#### Excerpted passage
>>>

As of December 27, 2003, the interest rate under the Term Loan Facility was
approximately 3.87 percent and the interest rate under the Revolving Credit
Facility was approximately 3.15 percent. The initial unused commitment fee is
0.375 percent on the daily average unused commitment under the Revolving Credit
Facility and also varies based on the Company's Consolidated Leverage Ratio.

The Term Loan Facility requires payments in quarterly installments in the amount
of $675,000 until September 30, 2007. Beginning December 31, 2007, the quarterly
payments are $64,125,000. The Term Loan Facility matures in August 2008 upon
which the balance will be due. The Term Loan Facility is also subject to
mandatory prepayments under various scenarios as defined in the Senior Credit
Agreement. Provisions of the Senior Credit Agreement require annual payments,
within 105 days after the end of each fiscal year, in the amount of "excess cash
flow" be utilized to prepay the commitment at an applicable percentage that
corresponds to the Company's Consolidated Leverage Ratio. The amount of "excess
cash flow" for the year ended June 28, 2003 was $13.1 million and was paid on
September 26, 2003.

<<<

#### Stored rows
>>>

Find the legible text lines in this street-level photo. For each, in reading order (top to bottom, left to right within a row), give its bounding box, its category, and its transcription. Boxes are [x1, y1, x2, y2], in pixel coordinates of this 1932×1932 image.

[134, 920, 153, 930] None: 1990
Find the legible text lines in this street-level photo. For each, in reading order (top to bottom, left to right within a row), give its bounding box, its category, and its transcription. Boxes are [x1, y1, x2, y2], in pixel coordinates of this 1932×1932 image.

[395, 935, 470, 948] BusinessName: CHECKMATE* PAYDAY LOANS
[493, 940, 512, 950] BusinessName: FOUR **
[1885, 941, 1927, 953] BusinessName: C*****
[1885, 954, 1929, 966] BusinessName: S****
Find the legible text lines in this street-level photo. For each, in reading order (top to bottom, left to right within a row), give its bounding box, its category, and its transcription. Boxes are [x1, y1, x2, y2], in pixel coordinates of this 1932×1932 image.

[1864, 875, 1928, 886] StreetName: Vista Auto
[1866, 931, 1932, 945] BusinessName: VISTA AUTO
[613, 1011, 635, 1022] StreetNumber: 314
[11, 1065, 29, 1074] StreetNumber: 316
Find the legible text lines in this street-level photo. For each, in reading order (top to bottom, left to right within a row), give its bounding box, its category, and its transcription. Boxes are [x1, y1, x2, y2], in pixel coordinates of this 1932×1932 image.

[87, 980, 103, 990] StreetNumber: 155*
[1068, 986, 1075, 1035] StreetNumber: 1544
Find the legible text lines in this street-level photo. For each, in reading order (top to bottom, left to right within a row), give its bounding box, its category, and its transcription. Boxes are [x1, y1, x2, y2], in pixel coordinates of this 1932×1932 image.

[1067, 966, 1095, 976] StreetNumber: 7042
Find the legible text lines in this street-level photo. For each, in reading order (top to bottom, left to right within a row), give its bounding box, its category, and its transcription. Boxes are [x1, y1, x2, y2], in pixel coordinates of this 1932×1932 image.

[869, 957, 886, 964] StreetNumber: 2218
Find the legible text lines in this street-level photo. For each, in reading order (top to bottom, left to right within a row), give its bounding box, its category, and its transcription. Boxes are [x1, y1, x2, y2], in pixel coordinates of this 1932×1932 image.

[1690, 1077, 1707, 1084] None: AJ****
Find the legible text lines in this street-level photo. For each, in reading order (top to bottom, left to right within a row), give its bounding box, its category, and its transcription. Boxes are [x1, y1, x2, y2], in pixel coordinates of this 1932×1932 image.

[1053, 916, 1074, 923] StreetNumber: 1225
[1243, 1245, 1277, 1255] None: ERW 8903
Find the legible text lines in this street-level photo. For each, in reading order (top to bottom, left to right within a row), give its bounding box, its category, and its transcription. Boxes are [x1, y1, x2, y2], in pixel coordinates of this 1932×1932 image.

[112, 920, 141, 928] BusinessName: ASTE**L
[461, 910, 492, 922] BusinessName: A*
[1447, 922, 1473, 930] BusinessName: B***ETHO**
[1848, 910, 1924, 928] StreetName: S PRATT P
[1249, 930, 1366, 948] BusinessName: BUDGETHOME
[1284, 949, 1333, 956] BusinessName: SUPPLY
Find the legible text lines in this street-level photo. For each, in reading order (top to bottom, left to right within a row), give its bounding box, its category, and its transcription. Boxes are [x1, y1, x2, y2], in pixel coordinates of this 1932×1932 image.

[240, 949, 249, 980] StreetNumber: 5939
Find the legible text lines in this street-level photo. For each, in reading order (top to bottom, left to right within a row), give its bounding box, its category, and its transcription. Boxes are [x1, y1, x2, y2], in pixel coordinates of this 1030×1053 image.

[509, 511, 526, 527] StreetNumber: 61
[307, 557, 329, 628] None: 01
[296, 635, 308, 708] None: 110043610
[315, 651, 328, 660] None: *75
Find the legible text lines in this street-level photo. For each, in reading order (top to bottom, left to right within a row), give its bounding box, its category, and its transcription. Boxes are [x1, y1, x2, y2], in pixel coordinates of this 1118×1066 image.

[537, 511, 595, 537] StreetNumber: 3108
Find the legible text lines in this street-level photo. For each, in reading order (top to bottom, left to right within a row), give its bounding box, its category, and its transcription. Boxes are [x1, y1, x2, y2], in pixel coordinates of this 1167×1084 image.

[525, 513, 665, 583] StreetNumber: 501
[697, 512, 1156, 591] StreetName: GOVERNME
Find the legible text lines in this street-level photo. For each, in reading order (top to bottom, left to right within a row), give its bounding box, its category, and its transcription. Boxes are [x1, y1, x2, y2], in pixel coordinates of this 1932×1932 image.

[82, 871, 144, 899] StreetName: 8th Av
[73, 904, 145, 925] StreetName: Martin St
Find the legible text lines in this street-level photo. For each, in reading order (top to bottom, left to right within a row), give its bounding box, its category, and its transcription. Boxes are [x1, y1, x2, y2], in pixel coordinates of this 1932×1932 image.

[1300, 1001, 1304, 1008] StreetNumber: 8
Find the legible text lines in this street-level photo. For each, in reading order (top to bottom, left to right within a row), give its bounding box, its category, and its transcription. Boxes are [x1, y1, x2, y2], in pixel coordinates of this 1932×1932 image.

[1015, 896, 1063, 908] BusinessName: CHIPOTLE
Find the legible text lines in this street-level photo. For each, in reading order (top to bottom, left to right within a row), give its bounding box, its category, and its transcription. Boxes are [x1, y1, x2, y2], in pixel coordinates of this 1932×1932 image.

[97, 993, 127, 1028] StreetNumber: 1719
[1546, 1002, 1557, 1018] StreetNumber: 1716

<<<

#### Required actions
(a) In the credit facilities excerpt, what is the amount of each quarterly Term Loan Facility payment beginning December 31, 2007?
(b) Translate this sentence from the credit facilities excerpt into Spanish: "The Term Loan Facility matures in August 2008 upon which the balance will be due."
(c) In the credit facilities excerpt, rewrite the part from "As of December" to "on the Company's Consolidated Leverage Ratio.", putting "borrowing rate" in place of "interest rate" wherever it occurs.

#### Results in order
(a) $64,125,000

(b) La Term Loan Facility vence en agosto de 2008, momento en el cual deberá pagarse el saldo.

(c)
As of December 27, 2003, the borrowing rate under the Term Loan Facility was
approximately 3.87 percent and the borrowing rate under the Revolving Credit
Facility was approximately 3.15 percent. The initial unused commitment fee is
0.375 percent on the daily average unused commitment under the Revolving Credit
Facility and also varies based on the Company's Consolidated Leverage Ratio.